Germany MII / DIZ secondary use enablement

KDS-Native Research Infrastructure

Pontegra helps Data Integration Centers (DIZ) and research organizations implement scalable secondary-use pipelines aligned with Germany’s Medical Informatics Initiative (MII).

We support ingestion and harmonisation to the MII Core Dataset (Kerndatensatz, KDS) in HL7 FHIR®, and enable reproducible cohort and dataset generation for research workflows.

We have a specialized stack for this:

  • Ignifyr: High-fidelity mapping and ingestion from local EHRs to KDS-compliant HL7 FHIR®.
  • Repofyr: A secure, FHIR-native repository optimized for research access and local governance. Or, we integrate your existing FHIR server.
  • Studyfyr: A high-performance analytics engine for cohort discovery and the generation of analysis-ready feature tables.
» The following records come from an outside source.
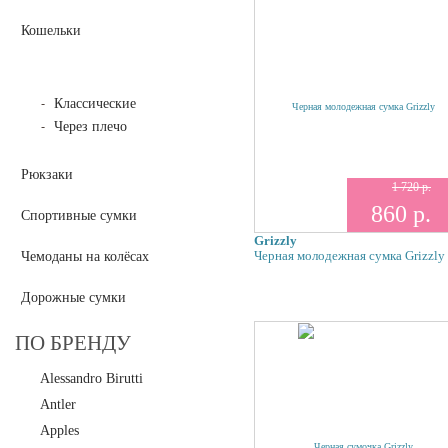
Кошельки
Молодёжные сумки
Классические
Через плечо
Рюкзаки
1 720 р.
860 р.
Спортивные сумки
Grizzly
Черная молодежная сумка Grizzly
Чемоданы на колёсах
Дорожные сумки
ПО БРЕНДУ
Alessandro Birutti
Antler
Apples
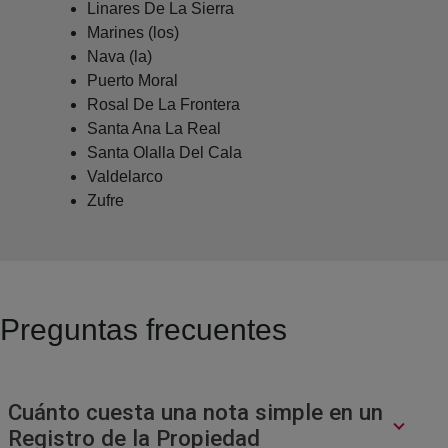
Linares De La Sierra
Marines (los)
Nava (la)
Puerto Moral
Rosal De La Frontera
Santa Ana La Real
Santa Olalla Del Cala
Valdelarco
Zufre
Preguntas frecuentes
Cuánto cuesta una nota simple en un
Registro de la Propiedad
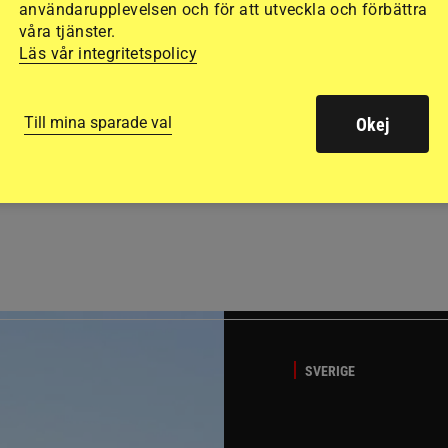
användarupplevelsen och för att utveckla och förbättra
våra tjänster.
Läs vår integritetspolicy
Till mina sparade val
Okej
GÄSTBLOGGEN
ed jubileumsutställning
Så gick det på helgens ut
SVERIGE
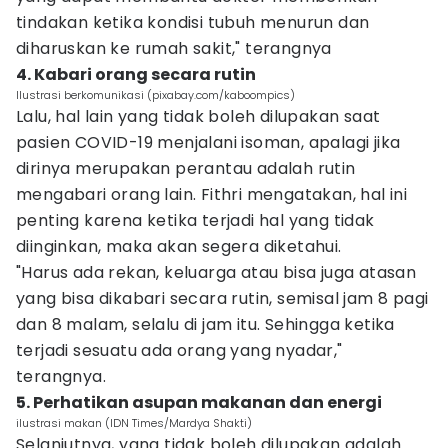
tindakan ketika kondisi tubuh menurun dan
diharuskan ke rumah sakit," terangnya
4. Kabari orang secara rutin
Ilustrasi berkomunikasi (pixabay.com/kaboompics)
Lalu, hal lain yang tidak boleh dilupakan saat
pasien COVID-19 menjalani isoman, apalagi jika
dirinya merupakan perantau adalah rutin
mengabari orang lain. Fithri mengatakan, hal ini
penting karena ketika terjadi hal yang tidak
diinginkan, maka akan segera diketahui.
"Harus ada rekan, keluarga atau bisa juga atasan
yang bisa dikabari secara rutin, semisal jam 8 pagi
dan 8 malam, selalu di jam itu. Sehingga ketika
terjadi sesuatu ada orang yang nyadar,"
terangnya.
5. Perhatikan asupan makanan dan energi
ilustrasi makan (IDN Times/Mardya Shakti)
Selanjutnya, yang tidak boleh dilupakan adalah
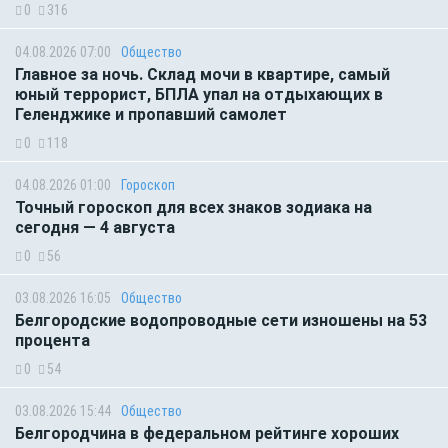
0
316
04.08.2026 07:00
Общество
Главное за ночь. Склад мочи в квартире, самый
юный террорист, БПЛА упал на отдыхающих в
Геленджике и пропавший самолет
0
118
04.08.2026 01:00
Гороскоп
Точный гороскоп для всех знаков зодиака на
сегодня — 4 августа
0
56
03.08.2026 16:05
Общество
Белгородские водопроводные сети изношены на 53
процента
0
54
03.08.2026 15:44
Общество
Белгородчина в федеральном рейтинге хороших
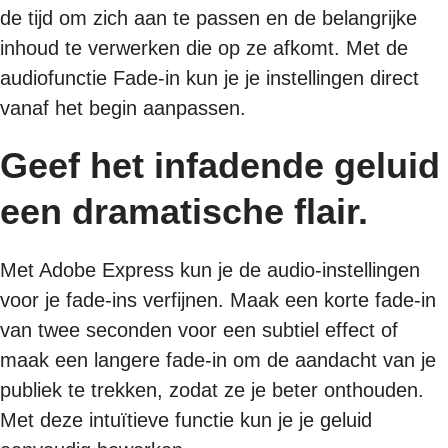
de tijd om zich aan te passen en de belangrijke
inhoud te verwerken die op ze afkomt. Met de
audiofunctie Fade-in kun je je instellingen direct
vanaf het begin aanpassen.
Geef het infadende geluid
een dramatische flair.
Met Adobe Express kun je de audio-instellingen
voor je fade-ins verfijnen. Maak een korte fade-in
van twee seconden voor een subtiel effect of
maak een langere fade-in om de aandacht van je
publiek te trekken, zodat ze je beter onthouden.
Met deze intuïtieve functie kun je je geluid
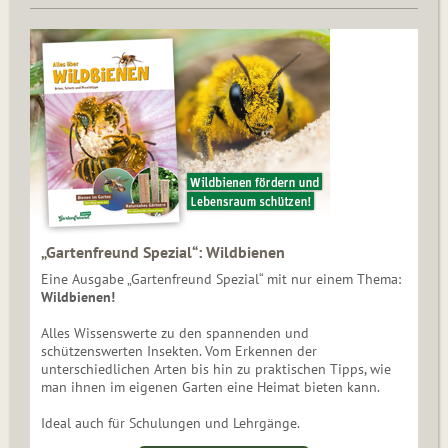
„Gartenfreund Spezial“: Wildbienen
Eine Ausgabe „Gartenfreund Spezial“ mit nur einem Thema:
Wildbienen!
Alles Wissenswerte zu den spannenden und
schützenswerten Insekten. Vom Erkennen der
unterschiedlichen Arten bis hin zu praktischen Tipps, wie
man ihnen im eigenen Garten eine Heimat bieten kann.
Ideal auch für Schulungen und Lehrgänge.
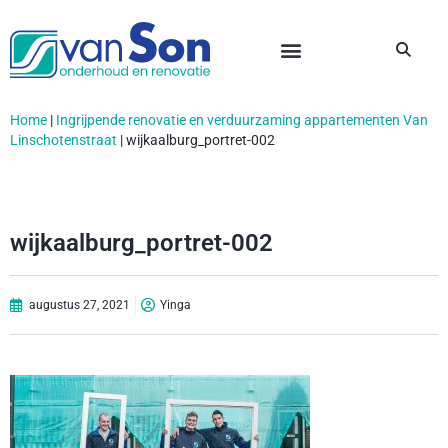
Home
|
Ingrijpende renovatie en verduurzaming appartementen Van
Linschotenstraat
|
wijkaalburg_portret-002
wijkaalburg_portret-002
augustus 27, 2021
Yinga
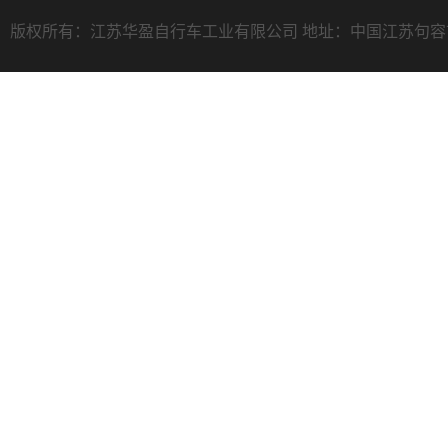
版权所有：江苏华盈自行车工业有限公司 地址：中国江苏句容市天王镇常溧路1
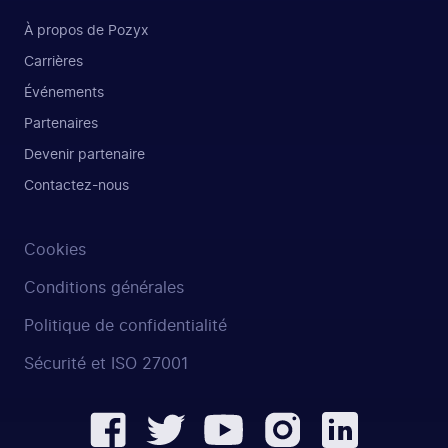
À propos de Pozyx
Carrières
Événements
Partenaires
Devenir partenaire
Contactez-nous
Cookies
Conditions générales
Politique de confidentialité
Sécurité et ISO 27001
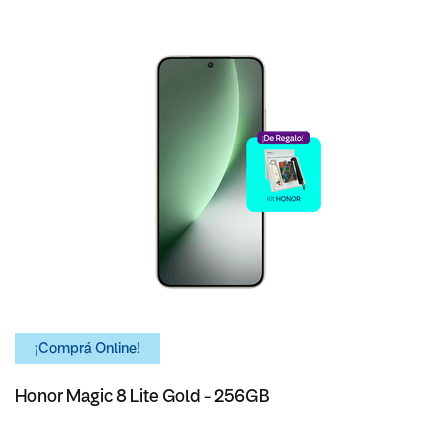
¡Comprá Online!
Honor Magic 8 Lite Gold - 256GB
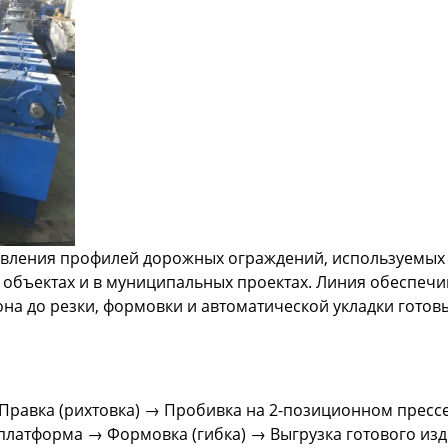
овления профилей дорожных ограждений, используемых
 объектах и в муниципальных проектах. Линия обеспечи
она до резки, формовки и автоматической укладки готов
Правка (рихтовка) → Пробивка на 2-позиционном пресс
платформа → Формовка (гибка) → Выгрузка готового из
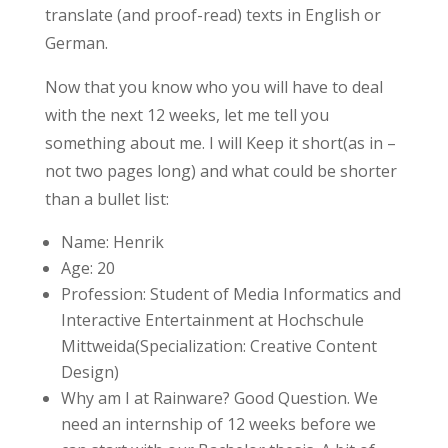
translate (and proof-read) texts in English or
German.
Now that you know who you will have to deal
with the next 12 weeks, let me tell you
something about me. I will Keep it short(as in –
not two pages long) and what could be shorter
than a bullet list:
Name: Henrik
Age: 20
Profession: Student of Media Informatics and
Interactive Entertainment at Hochschule
Mittweida(Specialization: Creative Content
Design)
Why am I at Rainware? Good Question. We
need an internship of 12 weeks before we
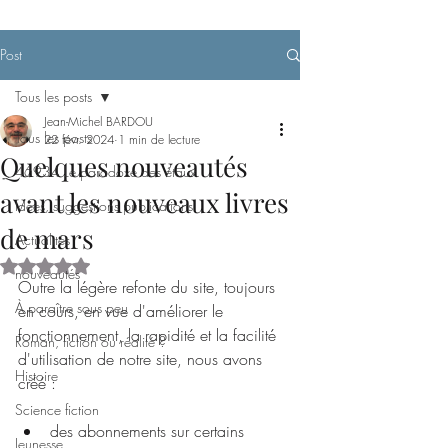
Post
Tous les posts
Jean-Michel BARDOU
Tous les posts
22 févr. 2024
1 min de lecture
Quelques nouveautés
46934 Le paradoxe des étaux
avant les nouveaux livres
Idées, suggestions publications
de mars
Actualités
Noté NaN étoiles sur 5.
nouveautés
Outre la légère refonte du site, toujours 
À paraître sous peu
en cours, en vue d'améliorer le 
fonctionnement, la rapidité et la facilité 
Roman, fiction ou réalité ?
d'utilisation de notre site, nous avons 
Histoire
créé :
Science fiction
des abonnements sur certains 
Jeunesse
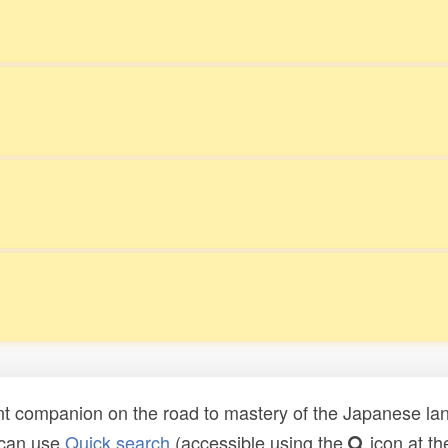
t companion on the road to mastery of the Japanese lang
 can use
Quick search
(accessible using the
icon at th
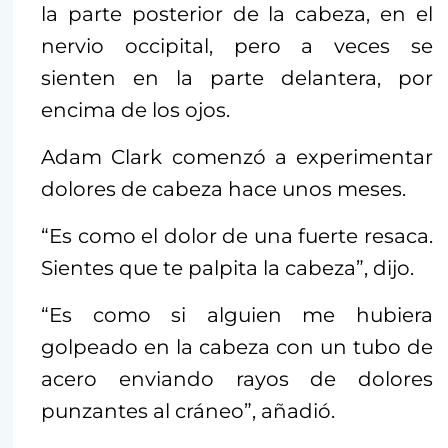
la parte posterior de la cabeza, en el
nervio occipital, pero a veces se
sienten en la parte delantera, por
encima de los ojos.
Adam Clark comenzó a experimentar
dolores de cabeza hace unos meses.
“Es como el dolor de una fuerte resaca.
Sientes que te palpita la cabeza”, dijo.
“Es como si alguien me hubiera
golpeado en la cabeza con un tubo de
acero enviando rayos de dolores
punzantes al cráneo”, añadió.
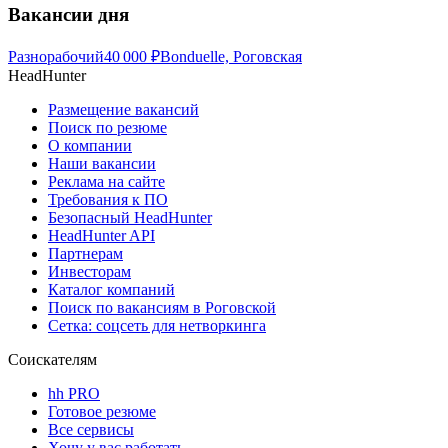
Вакансии дня
Разнорабочий
40 000
₽
Bonduelle, Роговская
HeadHunter
Размещение вакансий
Поиск по резюме
О компании
Наши вакансии
Реклама на сайте
Требования к ПО
Безопасный HeadHunter
HeadHunter API
Партнерам
Инвесторам
Каталог компаний
Поиск по вакансиям в Роговской
Сетка: соцсеть для нетворкинга
Соискателям
hh PRO
Готовое резюме
Все сервисы
Хочу у вас работать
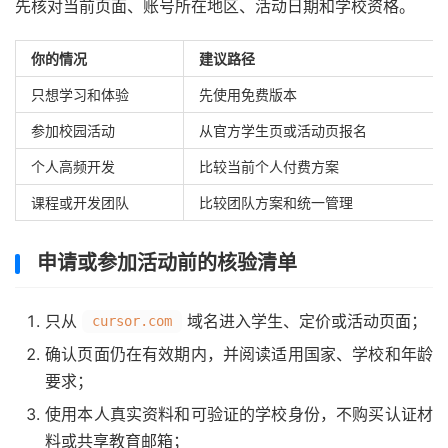
先核对当前页面、账号所在地区、活动日期和学校资格。
你的情况
建议路径
只想学习和体验
先使用免费版本
参加校园活动
从官方学生页或活动页报名
个人高频开发
比较当前个人付费方案
课程或开发团队
比较团队方案和统一管理
申请或参加活动前的核验清单
只从
域名进入学生、定价或活动页面；
cursor.com
确认页面仍在有效期内，并阅读适用国家、学校和年龄
要求；
使用本人真实资料和可验证的学校身份，不购买认证材
料或共享教育邮箱；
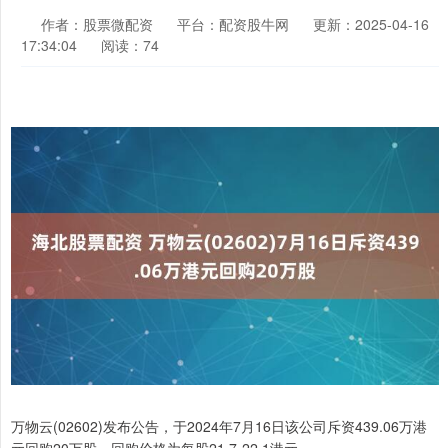
作者：股票微配资
平台：配资股牛网
更新：2025-04-16
17:34:04
阅读：74
万物云(02602)发布公告，于2024年7月16日该公司斥资439.06万港
元回购20万股，回购价格为每股21.7-22.1港元。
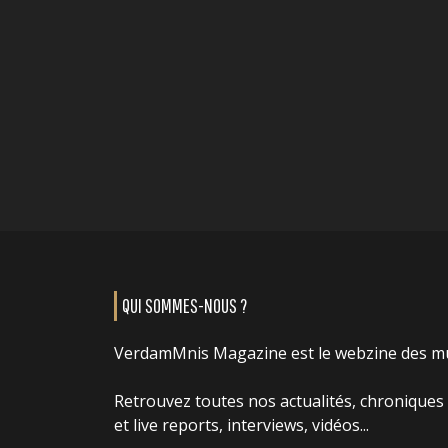
QUI SOMMES-NOUS ?
VerdamMnis Magazine est le webzine des m
Retrouvez toutes nos actualités, chroniques
et live reports, interviews, vidéos...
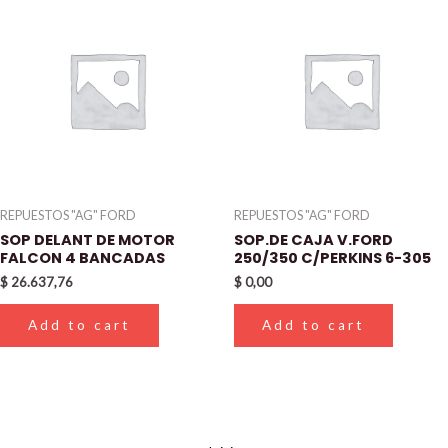
REPUESTOS "AG" FORD
REPUESTOS "AG" FORD
SOP DELANT DE MOTOR
SOP.DE CAJA V.FORD
FALCON 4 BANCADAS
250/350 C/PERKINS 6-305
$
26.637,76
$
0,00
Add to cart
Add to cart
Bridging the Gap Between Care and Science

Secondary use in Germany is unique due to its decentralized governance and strict adherence to the FDPG (Forschungsdatenportal Gesundheit). Our solution provides:

Audit-Ready KDS Compliance: Automated validation against published MII Implementation Guides and site-specific profiles.

Accelerated FDPG Fulfillment: Standardized processes to fulfill data requests from the national research portal with speed and precision.

Reproducible Research Pipelines: Shift from one-off SQL scripts to version-controlled, repeatable cohort definitions and sampling logic.

Analytics at Scale: Use Pontegra Secure Research Platform’s “SQL-on-FHIR” patterns to turn complex clinical resources into structured datasets for AI/ML and RWE.

EHDS Readiness: Future-proof your infrastructure with secure processing patterns that align with the emerging European Health Data Space framework.

Who is it for?

DIZ teams at university hospitals

Research IT / TRE teams running secure analysis environments

Consortia / projects requesting data across multiple sites

Life science / academic teams working with MII-aligned data access processes

Why MII is different?

MII standardizes clinical content through a core dataset (KDS) and agreed to represent it in HL7 FHIR, supported by published implementation guides/profiles.

Operationally, data is held decentrally at sites, with local governance (e.g., Use & Access Committees), and requests are routed through the national research portal FDPG. This means DIZ teams need:

KDS-aligned data modelling and validation

consistent terminology handling across sites

repeatable cohort/dataset pipelines

secure processing patterns and controlled outputs

What Pontegra enables for MII / DIZ

KDS-aligned data modelling and ingestion

  • Map source systems to KDS/FHIR modules and publish a clear transformation specification
  • Validate generated resources against published KDS implementation guides/profiles and site-specific constraints where needed
  • Establish incremental refresh patterns for routine-care updates

FHIR clinical repository & APIs for research use

Deploy a FHIR-native clinical repository/API layer (e.g., Repofyr) to support:

  • controlled access for internal research pipelines
  • consistent capability and search behaviour across datasets
  • scalable downstream analytics and extraction

Cohort → sampling → feature datasets

Studyfyr turns KDS-aligned FHIR into reproducible research datasets:

  • cohort definitions (entry/exit/eligibility logic)
  • sampling (periodic or event-aligned timepoints)
  • feature datasets and analysis-ready tables (SQL-on-FHIR-style extraction)

Data quality and feasibility at scale

MII teams often need quick feasibility insights and data quality checks across FHIR servers.

MII also maintains tooling focused on extracting metadata and identifying missing/incorrect values, underscoring how important this is operationally.

We help implement scalable profiling and checks as part of the pipeline (counts, completeness, code usage patterns, outliers).

FDPG-aware delivery (workflow alignment)

FDPG is the central portal for researchers seeking to access data and biosamples from MII sites.

We align deliverables to what DIZ teams need for request fulfilment: consistent KDS datasets, cohort counts, and curated extracts (while respecting local governance and security boundaries).

Use-case specific pipelines

The FDPG/MII ecosystem exposes data based on KDS modules; for example, public communication highlights modules such as Person, Diagnosis, Procedure, Laboratory, Medication, Consent, and Biosamples being queryable via FDPG.

We build pipelines around the modules relevant to your use-case and current site maturity.

How this connects to EHDS?

EHDS is an EU-wide framework for secondary use; MII is a German national ecosystem for research data access and interoperability.

In practice, DIZ teams benefit from the same core operational capabilities: secure processing patterns, auditable pipelines, and controlled outputs, implemented in a way that respects Germany’s decentral governance and processes.